Well, ladies and gentlemen, there you have it. There have been many wonderful things about this summer. Think about the messages we have been sending round the world. Think about it from an investor’s point of view. The Queen’s Diamond Jubilee showed a nation that was profoundly politically stable, with a huge and unexpected reservoir of support for the constitutional settlement. The Olympics showed that we can carry out the most difficult logistical operation demanded of any country in peacetime, and do it with efficiency and style. The Paralympics have shown that Britain remains a beacon of enlightenment.

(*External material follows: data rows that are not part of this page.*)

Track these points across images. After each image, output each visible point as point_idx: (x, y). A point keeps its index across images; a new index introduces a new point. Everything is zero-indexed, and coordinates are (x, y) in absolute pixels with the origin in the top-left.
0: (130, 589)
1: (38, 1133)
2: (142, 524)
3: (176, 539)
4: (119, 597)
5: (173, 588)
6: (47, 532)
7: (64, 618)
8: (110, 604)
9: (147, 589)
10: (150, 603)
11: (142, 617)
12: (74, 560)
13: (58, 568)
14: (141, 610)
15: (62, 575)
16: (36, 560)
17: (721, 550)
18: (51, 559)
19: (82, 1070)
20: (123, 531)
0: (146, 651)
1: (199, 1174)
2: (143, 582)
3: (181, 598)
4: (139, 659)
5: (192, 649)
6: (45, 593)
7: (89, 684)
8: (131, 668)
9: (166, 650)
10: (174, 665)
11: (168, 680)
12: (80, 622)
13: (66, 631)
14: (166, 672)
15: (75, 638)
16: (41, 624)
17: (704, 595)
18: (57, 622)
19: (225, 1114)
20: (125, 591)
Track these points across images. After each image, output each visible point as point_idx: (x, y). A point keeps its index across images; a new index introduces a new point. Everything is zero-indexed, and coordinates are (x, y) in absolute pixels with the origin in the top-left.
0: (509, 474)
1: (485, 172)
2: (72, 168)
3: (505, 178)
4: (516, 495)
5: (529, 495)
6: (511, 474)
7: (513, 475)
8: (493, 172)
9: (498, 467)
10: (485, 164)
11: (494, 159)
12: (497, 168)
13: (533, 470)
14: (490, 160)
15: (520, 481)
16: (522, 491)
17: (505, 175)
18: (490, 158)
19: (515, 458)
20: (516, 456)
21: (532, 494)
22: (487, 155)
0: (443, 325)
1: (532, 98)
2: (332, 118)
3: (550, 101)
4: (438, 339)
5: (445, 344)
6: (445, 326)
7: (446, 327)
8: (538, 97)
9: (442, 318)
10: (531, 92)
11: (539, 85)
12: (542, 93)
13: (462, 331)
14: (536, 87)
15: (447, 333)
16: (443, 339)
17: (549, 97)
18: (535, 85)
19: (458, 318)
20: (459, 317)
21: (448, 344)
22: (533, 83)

Oh, yes, I know that from tomorrow evening the cynicism will return. As soon as the victory parade is over the critics will be back, and they will be sniffing about the “legacy”, and wondering whether it was all value for money. There were Olympo-sceptics who were caught out by the euphoria that swept the country. They have been nursing their intellectual defeat, and they will want to mount what criticisms they can. So I say respectfully to any of them tempted to return to their gloomy themes: you were wrong about the Games, and the summer of 2012, and you will be proved wrong about the legacy as well.
Look at what has been done so far: the regeneration of a huge chunk of east London, complete with a vast new shopping centre, thousands of new homes, tens of thousands of new jobs, a superb transport hub at Stratford, and massive improvements to the transport infrastructure of the city. The Games have triggered the biggest explosion of volunteering and general public-spiritedness we have ever seen, with tens of thousands of people now committed to serving their communities. More people are now taking up sport, of all kinds, as a direct result of the Games. All summer long, London has been at the centre of global attention, and billions of households around the world have seen images of a place that looks fantastic and performs well in receiving foreign visitors.
More than anything I can remember, the Games have moved us and brought us together. Total strangers have been talking to each other on the Tube. It is as though the city has been crop-dusted with serotonin.
The Olympics and Paralympics have somehow engendered the very thing all politics is meant to aim for – general happiness and a sense of well-being. We have been united in our admiration for superhuman performances by athletes – British athletes, who have won against the best in the world, and who have been powered by no stimulant more sinister than beetroot juice. The Games have changed not only much of London; they have changed the world’s attitude to Britain, and our own view of this country and what it can do.
Of course, there is a huge job now to secure the legacy – but it is already just about the best £9.3 billion that a government has ever spent.